Release Radar · May 2018
A list of open source releases that caught our attention last month.
You may have noticed there were a lot of great open source releases this past month. Here are a few of our favorites.
mitmproxy 4.0
mitmproxy is a versatile and interactive man-in-the-middle proxy for HTTP and HTTPS traffic, letting you inspect, modify, and play back web traffic. The latest release, mitmproxy 4, sees substantial speed increases and other improvements, such as new keybinding configuration and support for Python versions 3.6 and above.
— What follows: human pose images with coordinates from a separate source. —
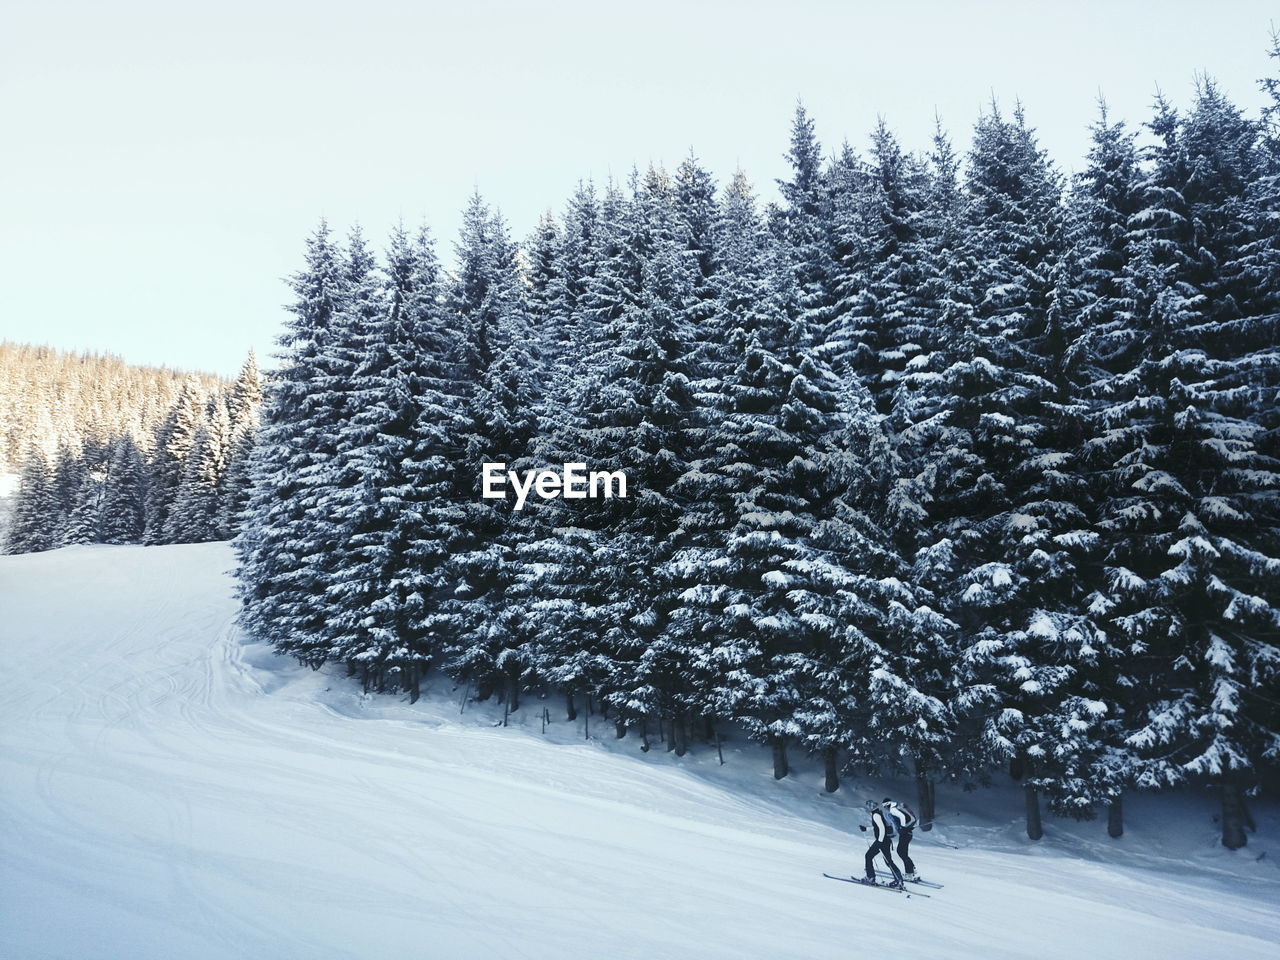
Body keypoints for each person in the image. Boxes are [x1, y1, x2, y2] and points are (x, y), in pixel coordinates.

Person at [858, 798, 904, 886]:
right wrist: (866, 829)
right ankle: (899, 880)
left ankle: (870, 877)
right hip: (884, 840)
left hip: (882, 841)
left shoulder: (876, 815)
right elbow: (877, 827)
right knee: (888, 861)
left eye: (868, 807)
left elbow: (882, 829)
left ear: (871, 807)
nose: (867, 809)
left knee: (868, 856)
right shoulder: (878, 813)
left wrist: (879, 841)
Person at [882, 796, 919, 881]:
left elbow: (902, 817)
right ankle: (912, 869)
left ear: (887, 804)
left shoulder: (893, 809)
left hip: (906, 833)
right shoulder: (896, 807)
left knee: (901, 852)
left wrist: (902, 828)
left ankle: (909, 873)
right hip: (907, 833)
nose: (885, 809)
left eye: (884, 806)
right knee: (903, 852)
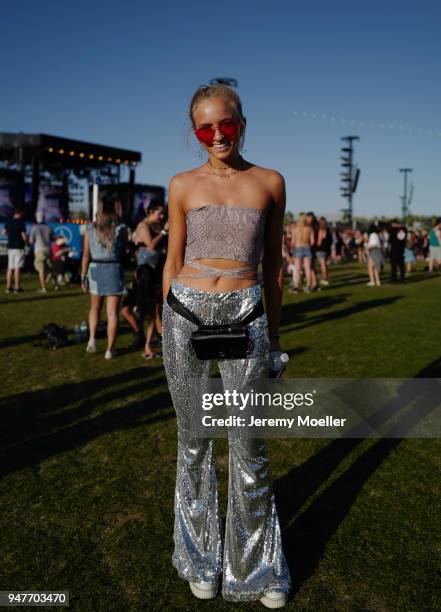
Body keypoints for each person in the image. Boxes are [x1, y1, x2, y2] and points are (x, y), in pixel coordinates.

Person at [162, 84, 291, 607]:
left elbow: (274, 266)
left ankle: (258, 566)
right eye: (205, 128)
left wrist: (278, 335)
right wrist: (164, 319)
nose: (217, 136)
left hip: (248, 313)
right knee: (193, 439)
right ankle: (199, 558)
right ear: (195, 132)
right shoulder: (182, 184)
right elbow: (172, 260)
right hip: (185, 314)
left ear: (242, 121)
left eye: (226, 125)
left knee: (248, 443)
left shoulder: (270, 182)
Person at [81, 193, 128, 359]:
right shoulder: (121, 228)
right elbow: (124, 251)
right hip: (114, 268)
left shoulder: (90, 228)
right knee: (112, 313)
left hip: (95, 268)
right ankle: (110, 349)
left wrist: (82, 276)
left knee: (95, 308)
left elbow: (85, 255)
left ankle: (92, 340)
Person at [124, 200, 168, 359]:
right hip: (144, 274)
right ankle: (140, 335)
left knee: (154, 310)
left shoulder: (158, 226)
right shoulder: (144, 226)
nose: (162, 216)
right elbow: (150, 246)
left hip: (155, 273)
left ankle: (149, 344)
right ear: (149, 212)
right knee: (127, 308)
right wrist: (164, 232)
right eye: (159, 213)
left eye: (163, 213)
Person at [3, 208, 27, 293]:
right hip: (19, 247)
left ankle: (8, 287)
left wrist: (11, 235)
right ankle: (17, 287)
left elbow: (4, 232)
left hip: (10, 247)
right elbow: (23, 236)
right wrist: (27, 241)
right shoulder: (21, 222)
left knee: (10, 268)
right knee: (17, 268)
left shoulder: (8, 221)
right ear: (20, 213)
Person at [290, 212, 314, 293]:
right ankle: (309, 286)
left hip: (298, 247)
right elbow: (313, 242)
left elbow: (293, 242)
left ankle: (296, 287)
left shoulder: (295, 229)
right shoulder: (309, 228)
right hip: (307, 247)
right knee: (308, 268)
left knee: (297, 269)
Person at [29, 211, 52, 292]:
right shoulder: (48, 227)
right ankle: (55, 284)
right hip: (48, 249)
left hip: (39, 249)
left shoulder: (34, 228)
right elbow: (52, 238)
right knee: (49, 267)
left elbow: (31, 241)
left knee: (40, 269)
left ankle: (43, 288)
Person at [315, 216, 331, 286]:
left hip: (320, 250)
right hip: (326, 250)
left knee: (322, 265)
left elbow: (319, 242)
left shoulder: (320, 230)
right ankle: (325, 278)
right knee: (324, 264)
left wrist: (315, 247)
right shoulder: (328, 230)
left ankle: (325, 279)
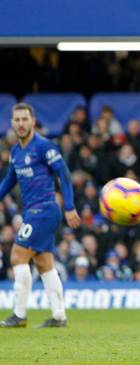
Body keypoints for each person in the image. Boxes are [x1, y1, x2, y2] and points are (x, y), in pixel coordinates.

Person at [0, 103, 80, 328]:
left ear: (33, 122)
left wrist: (70, 206)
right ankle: (59, 316)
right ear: (12, 123)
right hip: (33, 212)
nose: (21, 124)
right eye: (17, 120)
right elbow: (9, 181)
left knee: (17, 255)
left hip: (44, 210)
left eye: (25, 119)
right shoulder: (16, 151)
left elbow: (63, 174)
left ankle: (19, 315)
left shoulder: (44, 147)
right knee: (44, 263)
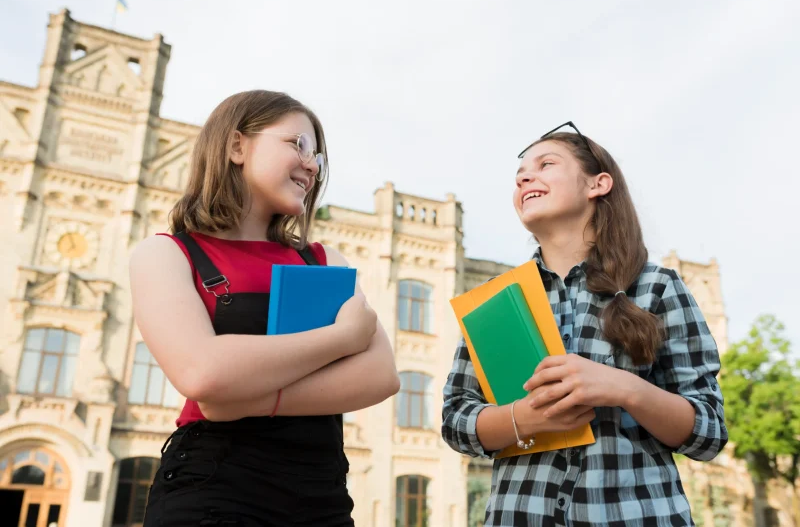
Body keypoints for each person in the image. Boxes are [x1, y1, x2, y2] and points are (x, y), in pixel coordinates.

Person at [129, 90, 400, 526]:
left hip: (321, 497)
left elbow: (380, 376)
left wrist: (242, 399)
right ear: (237, 146)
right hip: (212, 489)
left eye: (319, 158)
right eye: (300, 145)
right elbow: (203, 373)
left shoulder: (323, 258)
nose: (312, 165)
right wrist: (340, 338)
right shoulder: (167, 254)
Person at [441, 122, 727, 526]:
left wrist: (625, 388)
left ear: (598, 184)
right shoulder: (494, 299)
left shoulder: (657, 287)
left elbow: (710, 431)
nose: (525, 176)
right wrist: (525, 418)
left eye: (546, 163)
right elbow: (455, 421)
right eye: (520, 173)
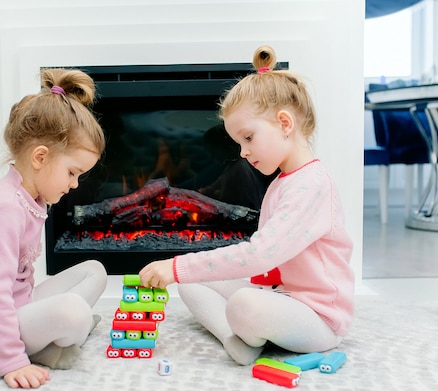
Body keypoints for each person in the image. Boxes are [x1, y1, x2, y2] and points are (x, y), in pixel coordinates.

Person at [138, 45, 355, 366]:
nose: (242, 152)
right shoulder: (284, 180)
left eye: (248, 138)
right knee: (193, 285)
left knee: (243, 303)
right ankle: (234, 338)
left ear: (285, 123)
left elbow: (259, 255)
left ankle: (244, 327)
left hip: (318, 316)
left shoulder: (312, 184)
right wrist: (184, 272)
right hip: (281, 295)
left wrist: (175, 267)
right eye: (239, 142)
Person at [0, 68, 108, 389]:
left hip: (17, 308)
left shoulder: (28, 197)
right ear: (40, 157)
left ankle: (54, 336)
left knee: (94, 271)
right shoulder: (0, 210)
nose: (74, 184)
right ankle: (46, 342)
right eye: (72, 172)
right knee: (74, 312)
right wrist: (10, 360)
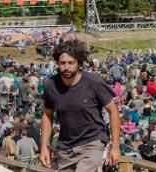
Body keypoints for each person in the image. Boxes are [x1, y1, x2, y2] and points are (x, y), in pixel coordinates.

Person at [40, 39, 122, 172]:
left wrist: (115, 147)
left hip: (92, 142)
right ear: (57, 63)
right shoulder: (50, 84)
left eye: (71, 63)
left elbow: (113, 110)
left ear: (79, 63)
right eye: (62, 63)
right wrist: (44, 147)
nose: (66, 67)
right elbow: (47, 115)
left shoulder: (93, 82)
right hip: (65, 147)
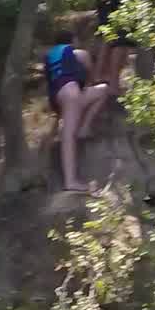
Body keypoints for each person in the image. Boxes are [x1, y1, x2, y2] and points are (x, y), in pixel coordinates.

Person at [45, 32, 116, 192]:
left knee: (103, 90)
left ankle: (84, 128)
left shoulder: (49, 56)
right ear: (72, 41)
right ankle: (70, 181)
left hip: (58, 96)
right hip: (72, 91)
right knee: (68, 136)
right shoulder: (78, 52)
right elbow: (90, 75)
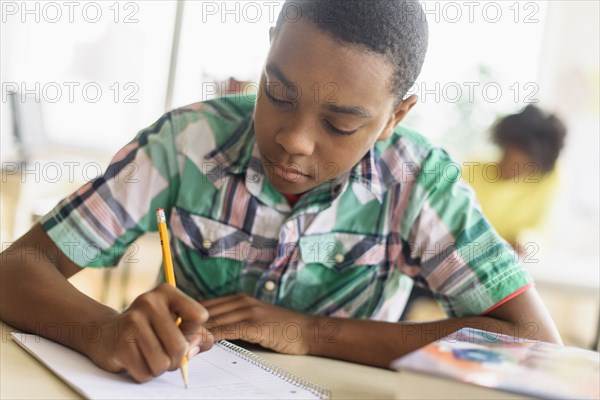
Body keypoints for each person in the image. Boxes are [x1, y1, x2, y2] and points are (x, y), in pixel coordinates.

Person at [0, 0, 562, 383]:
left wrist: (310, 332)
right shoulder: (188, 142)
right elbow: (15, 268)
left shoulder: (418, 183)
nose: (293, 140)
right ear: (269, 48)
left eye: (341, 125)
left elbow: (535, 346)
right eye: (278, 92)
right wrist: (103, 330)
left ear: (396, 117)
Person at [463, 105, 567, 250]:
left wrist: (526, 242)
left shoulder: (548, 178)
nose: (512, 169)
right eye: (508, 158)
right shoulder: (471, 170)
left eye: (525, 166)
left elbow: (538, 233)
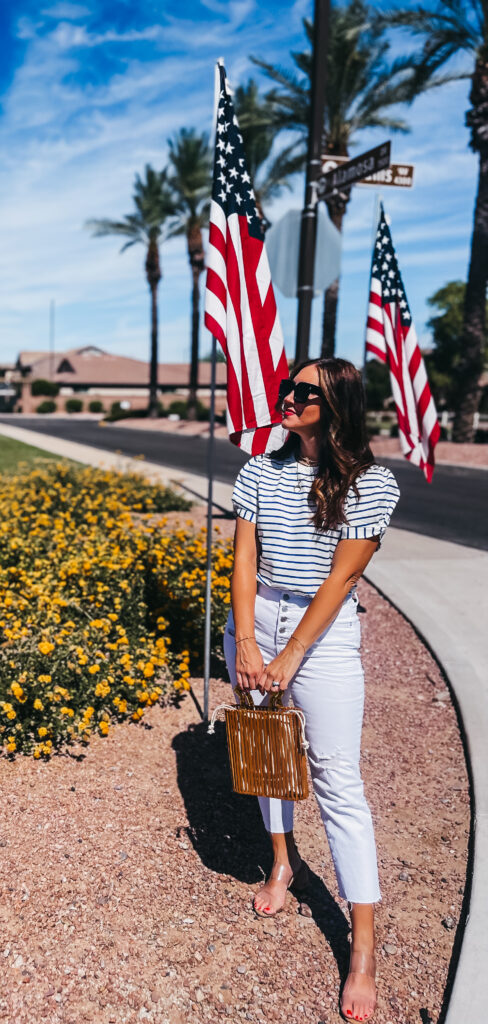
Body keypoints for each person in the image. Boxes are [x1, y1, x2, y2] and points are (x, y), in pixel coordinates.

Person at [224, 357, 400, 1023]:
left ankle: (362, 948)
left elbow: (342, 581)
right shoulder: (259, 470)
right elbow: (244, 557)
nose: (288, 398)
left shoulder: (372, 484)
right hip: (259, 615)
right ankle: (282, 864)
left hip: (319, 633)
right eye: (286, 388)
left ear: (338, 407)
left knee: (335, 778)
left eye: (305, 393)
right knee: (269, 753)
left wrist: (289, 655)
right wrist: (245, 642)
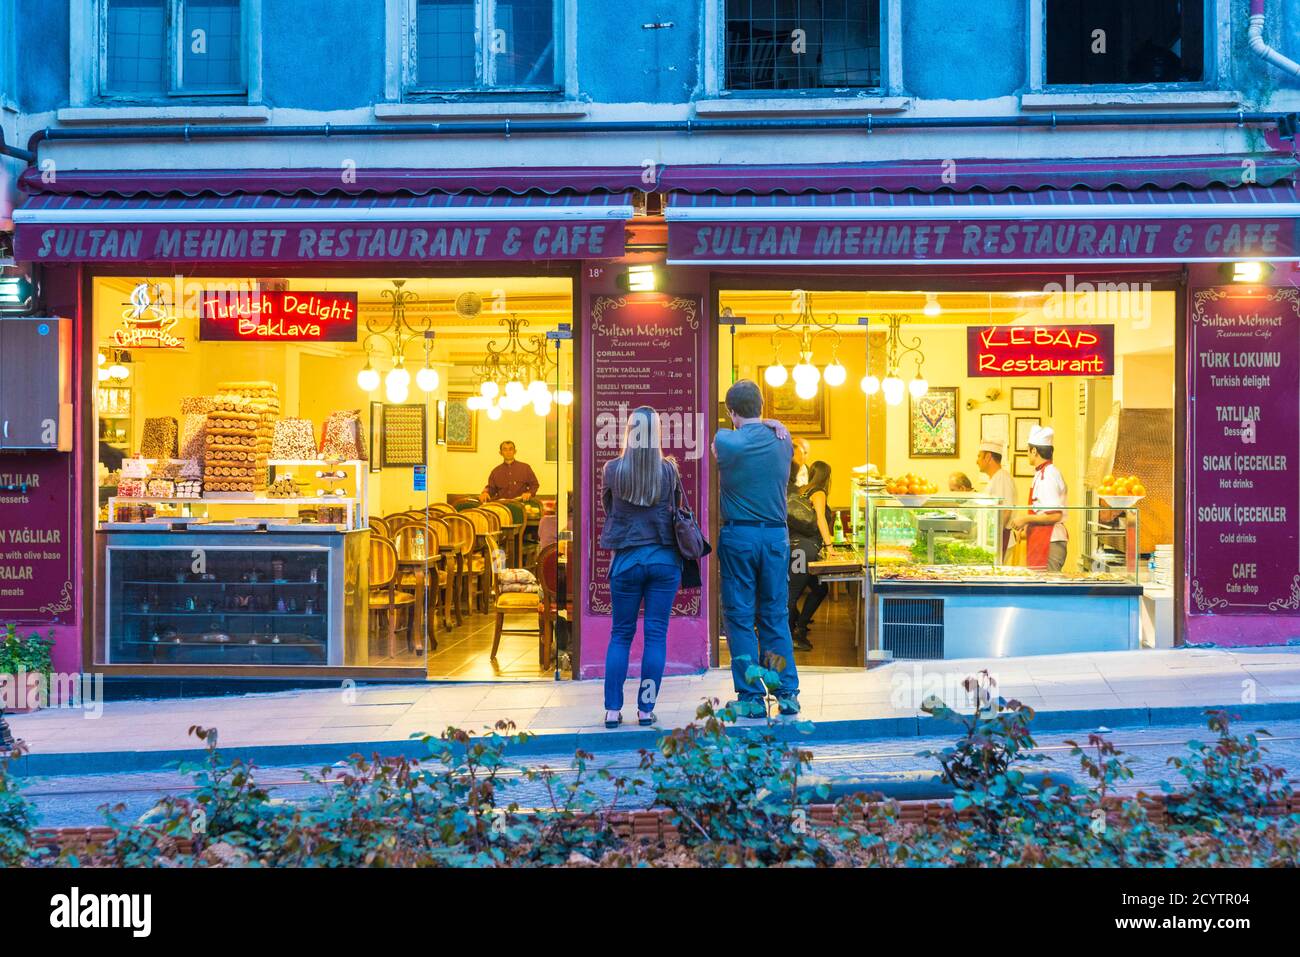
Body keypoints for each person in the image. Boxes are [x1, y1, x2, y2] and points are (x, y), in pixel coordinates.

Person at [713, 379, 800, 716]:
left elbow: (719, 447)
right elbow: (767, 426)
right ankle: (786, 693)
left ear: (730, 412)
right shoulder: (783, 439)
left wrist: (752, 423)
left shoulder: (726, 440)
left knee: (739, 617)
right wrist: (770, 422)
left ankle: (750, 697)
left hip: (740, 537)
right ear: (762, 407)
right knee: (775, 615)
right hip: (776, 537)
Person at [598, 406, 682, 729]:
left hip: (627, 561)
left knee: (620, 635)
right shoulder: (668, 471)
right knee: (656, 635)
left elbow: (610, 510)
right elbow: (675, 510)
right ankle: (646, 709)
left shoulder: (613, 470)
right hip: (663, 561)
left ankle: (612, 710)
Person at [787, 460, 834, 652]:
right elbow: (821, 519)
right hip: (803, 551)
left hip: (794, 547)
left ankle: (801, 627)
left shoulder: (800, 491)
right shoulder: (818, 492)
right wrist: (830, 546)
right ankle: (790, 637)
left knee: (820, 588)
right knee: (792, 594)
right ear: (827, 476)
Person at [1008, 426, 1068, 572]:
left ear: (1034, 451)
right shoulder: (1042, 473)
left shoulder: (1048, 475)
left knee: (1048, 590)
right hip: (1041, 539)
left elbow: (1055, 515)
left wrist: (1025, 519)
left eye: (1028, 450)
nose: (1027, 454)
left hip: (1050, 541)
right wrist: (1027, 525)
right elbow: (1041, 510)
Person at [975, 440, 1017, 558]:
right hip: (994, 539)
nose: (976, 461)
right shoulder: (995, 478)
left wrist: (994, 538)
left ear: (988, 457)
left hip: (1000, 539)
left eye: (979, 456)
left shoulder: (1002, 478)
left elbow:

Read the project’s release blog post for more details.
Did you know? mitmproxy has been used to help discover many security vulnerabilities. Learn more about them on mitmproxy’s publications page.
Electron 2.0
Electron is a framework for developing desktop apps with JavaScript, HTML, and CSS. Electron has recently shipped version 2.0, which marks the beginning of Electron’s adoption of Semantic Versioning and a new process for pre-release stability. Head over to the Electron blog for more details.
Did you know? Electron was used to build things like the Slack, Atom, and Discord desktop apps.
VideoJS 7.0
Video.js is an HTML5 web video player. Version 7.0 adds VHS (the other VHS, known as Video.js HTTPS Streaming project) which enables support for new HTTP streaming protocols, like HTTP Live Streaming and dynamic adaptive streaming over HTTP. Video.js 7 also drops support for Internet Explorer 8, 9, and 10. Check out their announcement for more details.
spin.js 4.0
spin.js is a JavaScript library for creating spinning activity indicators. To improve performance, the latest release uses CSS keyframes to run animation. Check out the release notes on GitHub for more information.
Rancher 2.0
Rancher is an open source container management platform. The latest release, Rancher 2.0, supports Kubernetes exclusively and adds a host of new features, including a CI pipeline and interoperability with Kubernetes services offered by cloud services providers. It’s a big change for the project, so check out the release announcement and project docs for more information.
Nest 5.0
Nest is a framework for building server-side Node.js applications. The project recently released version 5, which unveils changes like supporting async lifecycle hooks and HTTP server independence, plus bug fixes and other improvements. See the release notes for more.
Nuke 7.0
Nuke is an image loading and caching library for writing iOS and macOS applications. Nuke 7 introduces support for new formats (progressive JPEG, WebP, and GIF), resuming downloads, and performance metrics. Refer to the extensive release notes for all the details.
Pendulum 2.0
Pendulum is a library that extends Python’s date and time handling, adds a friendly timezone API, and more. Pendulum 2.0 now supports year and month durations, parses ISO 8601 durations, and renames some parts of the API.
import pendulum
now = pendulum.now('Europe/Paris')
# Changing timezone
now.in_timezone('America/Toronto')
# Default support for common datetime formats
now.to_iso8601_string()
# Shifting
now.add(days=2)
See the Pendulum blog for a complete breakdown.
Vapor 3.0
Vapor is a Swift language web framework. Its newly-released version 3.0 now runs completely async (for handling higher levels of concurrency) and dispenses with JSON configuration files in favor of a pure Swift approach. Read the announcement on Medium to learn more about this release!
Policy 2.0
Lemonade, a home and renter’s insurance company, released the first-ever open source insurance policy. The goals of Policy 2.0 are to both make insurance policies dynamic, digital first, and easy to understand for consumers. Check out Lemonade’s Policy 2.0 blog post to learn more.
Polymer 3.0
The Polymer library helps you make custom web elements that behave like regular DOM elements. Polymer 3.0 adopts a few mainstream JavaScript development tools, like ES6 modules and npm. Check out the release announcement on their blog or watch their roadmap talk.
Did you know? True to its name, the Polymer Project is made up of several other parts, including PWA Starter Kit and Material Web Components.